Var-Matin (Fréjus / Saint-Raphaël)
Entre politique et Gilets jaunes, le cours Lafayette fait grise mine à Toulon
« Personne ne parle de
Noël ici… » Grise mine ce mardi matin sur le cours Lafayette, à Toulon. Il n’y a pas grand monde entre les étals. Les paniers, eux, n’excèdent pas le kilo sur les balances. Et, entre oignons et pommes de terre, l’allocution d’Emmanuel Macron ne passe pas. Un coup de pouce de 100 euros pour le Smic ? « J’ai peur de passer imposable », relève Hélène, derrière un cabas au motif écossais. Une suppression de la hausse de la CSG pour les pensions de retraites de moins de 2000 euros ? « Et un mois en Ehpad (établissement d’hébergement pour personnes âgées dépendantes, Ndlr), ça coûte combien ? », vocifère Lucien sous son béret.
« Il n’y a plus personne sur le marché » D’autres ont des solutions plus radicales. Émile, lui, veut «guillotiner le roi Macron, comme du temps de la
Révolution ! » Rien que ça. Sous sa casquette Jo, le fleuriste, tremble. La retraite, c’est pour bientôt. « En janvier normalement (il aura 67 ans, Ndlr), souffle-t-il. Mais je vais continuer à bosser, je n’ai pas les moyens
de m’arrêter. » Sa concubine touche 800 euros de pension depuis 2008. « Et ça n’a jamais été revalorisé », se lamente-t-il. Depuis le début des manifestations des Gilets jaunes, il y a trois semaines, Jo a constaté une perte de « plus de 50 % de son chiffre d’affaires », à une période où il travaille traditionnellement
très bien. « Je compense en limitant les pertes, explique-til. Il n’y a plus personne sur le marché en ce moment, il faut bien qu’on s’adapte. Moi, j’achète moitié moins. D’ailleurs, je n’ai pas encore installé mes compositions florales de Noël. » « Redistribuer quoi, au juste ? » À l’arrivée, le salaire de Jo est famélique (à peine 900 euros), en regard du nombre d’heures passées sur le macadam. « Avant, j’étais agriculteur, mais j’ai arrêté: on ne gagne plus, on n’investit plus», regrette ce fan du RCT élevé à La Crau. « À la campagne, on est moins que rien. » Levé à 4 h 30, son voisin, John le maraîcher, n’a aucun jour de repos. Et entre deux palettes, il trouve le temps de manifester au péage de
Bandol. « Certains veulent arrêter le mouvement, mais la majorité est toujours remontée (contre Emmanuel Macron, Ndlr), reprend ce père de famille de 34 ans. Ces annonces, ça ne suffira pas. Il a mis de l’eau dans son vin, mais ce n’est pas ce que le
peuple attend. » Pendant ce temps, les petites mains du marché mangent de plus en plus tard. Aujourd’hui, c’est à 14 heures. Demain ? Et ce weekend ? Henri hausse les épaules.
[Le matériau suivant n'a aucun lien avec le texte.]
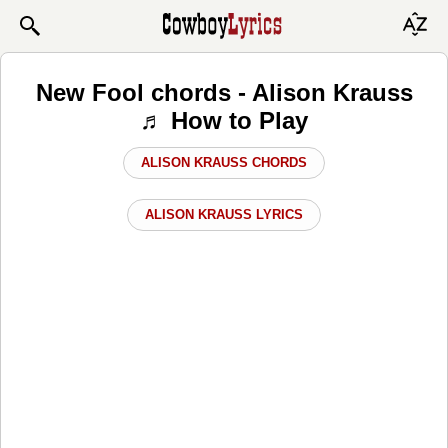
New Fool chords - Alison Krauss
♬ How to Play
ALISON KRAUSS CHORDS
ALISON KRAUSS LYRICS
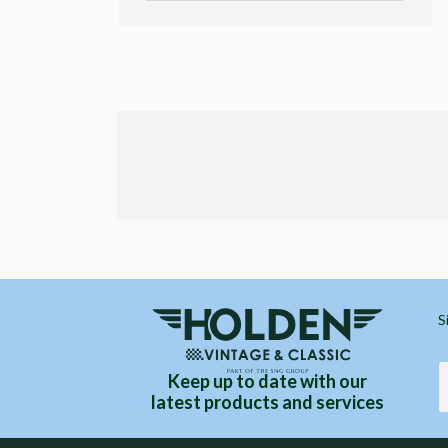
S
Keep up to date with our
latest products and services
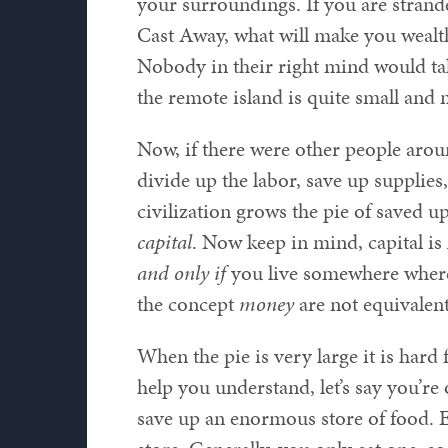
your surroundings. If you are strand
Cast Away, what will make you wealthi
Nobody in their right mind would tak
the remote island is quite small and 
Now, if there were other people aro
divide up the labor, save up supplies, 
civilization grows the pie of saved u
capital
. Now keep in mind, capital is
and only if
you live somewhere wher
the concept
money
are not equivalent
When the pie is very large it is hard 
help you understand, let’s say you’r
save up an enormous store of food. E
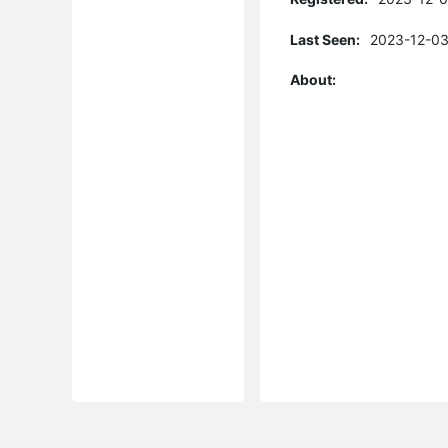
Last Seen:
2023-12-03
About:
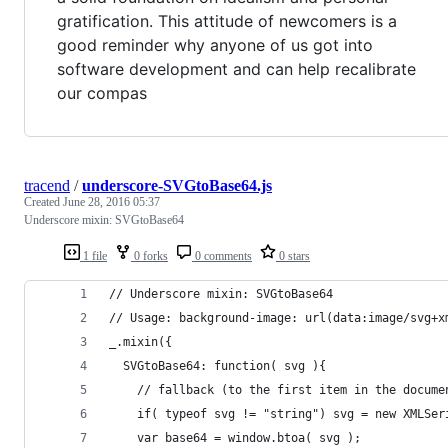
gratification. This attitude of newcomers is a
good reminder why anyone of us got into
software development and can help recalibrate
our compas
tracend
/
underscore-SVGtoBase64.js
Created
June 28, 2016 05:37
Underscore mixin: SVGtoBase64
1 file
0 forks
0 comments
0 stars
// Underscore mixin: SVGtoBase64
// Usage: background-image: url(data:image/svg+x
_.mixin({
  SVGtoBase64: function( svg ){
    // fallback (to the first item in the docume
    if( typeof svg != "string") svg = new XMLSer
    var base64 = window.btoa( svg );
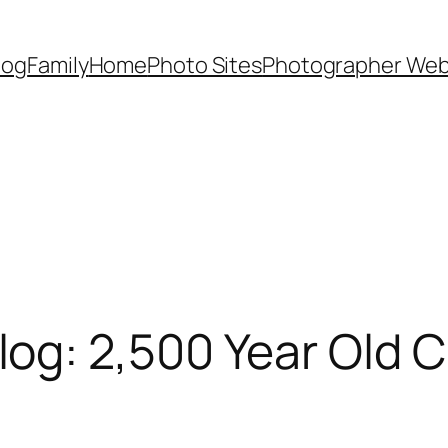
Dog
Family
Home
Photo Sites
Photographer Web
g: 2,500 Year Old C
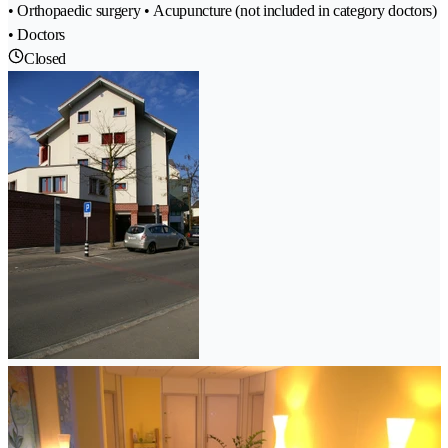
• Orthopaedic surgery • Acupuncture (not included in category doctors)
• Doctors
Closed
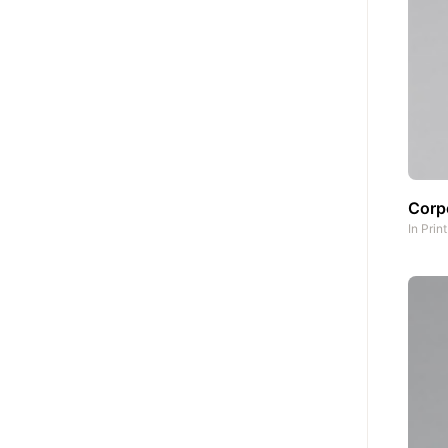
Corpo
In
Prin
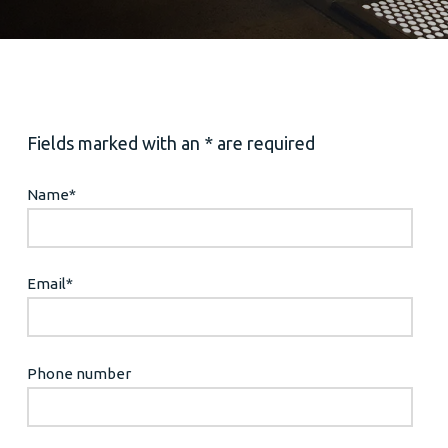
Fields marked with an * are required
Name
*
Email
*
Phone number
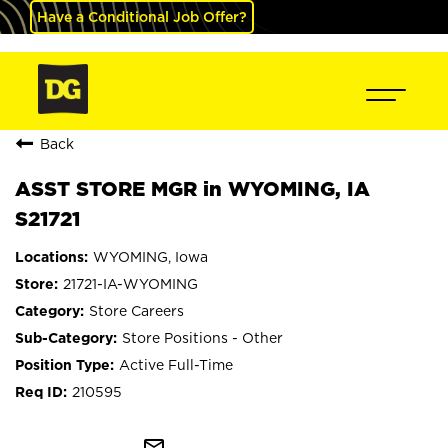
Have a Conditional Job Offer?
Back
ASST STORE MGR in WYOMING, IA
S21721
WYOMING, Iowa
21721-IA-WYOMING
Store Careers
Store Positions - Other
Active Full-Time
210595
mail_outline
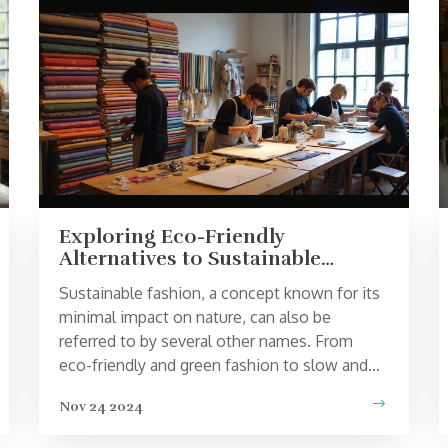
Exploring Eco-Friendly
Alternatives to Sustainable
Fashion
Sustainable fashion, a concept known for its
minimal impact on nature, can also be
referred to by several other names. From
eco-friendly and green fashion to slow and
ethical clothing, these terms highlight the
Nov 24 2024
diverse efforts to protect our planet. Each
carries a unique focus, whether on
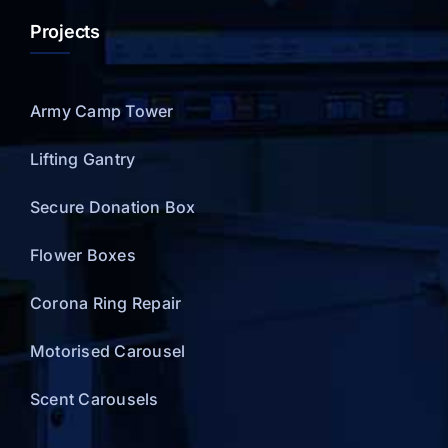
Projects
Army Camp Tower
Lifting Gantry
Secure Donation Box
Flower Boxes
Corona Ring Repair
Motorised Carousel
Scent Carousels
« Un jour, c’est des opérations escargot, le lendemain c’est les barrages… Un jour les Gilets, le lendemain les jeunes. Résultat: on râle, mais on ne sait même plus pourquoi. » Ce qui semble être un mauvais signe pour le commerce. Et le sexagénaire de poursuivre, goguenard: «On lui demande de redistribuer, mais redistribuer quoi au juste? Il n’y a plus d’écart entre les minima sociaux et les salaires. » John a « peur
de l’avenir » et ne se fait aucune illusion. À l’arrivée, c’est lui qui paiera les pots cassés. Autant remettre le gilet. Et prier que les autres
suivent. « On n’en est plus à 100 euros aujourd’hui. On veut du (revenu) net (non
imposable, Ndlr). Vivre seul, c’est très dur aujourd’hui. Mon ex-femme touche 980 euros par mois : notre fille mange avec ma pension de 200 euros.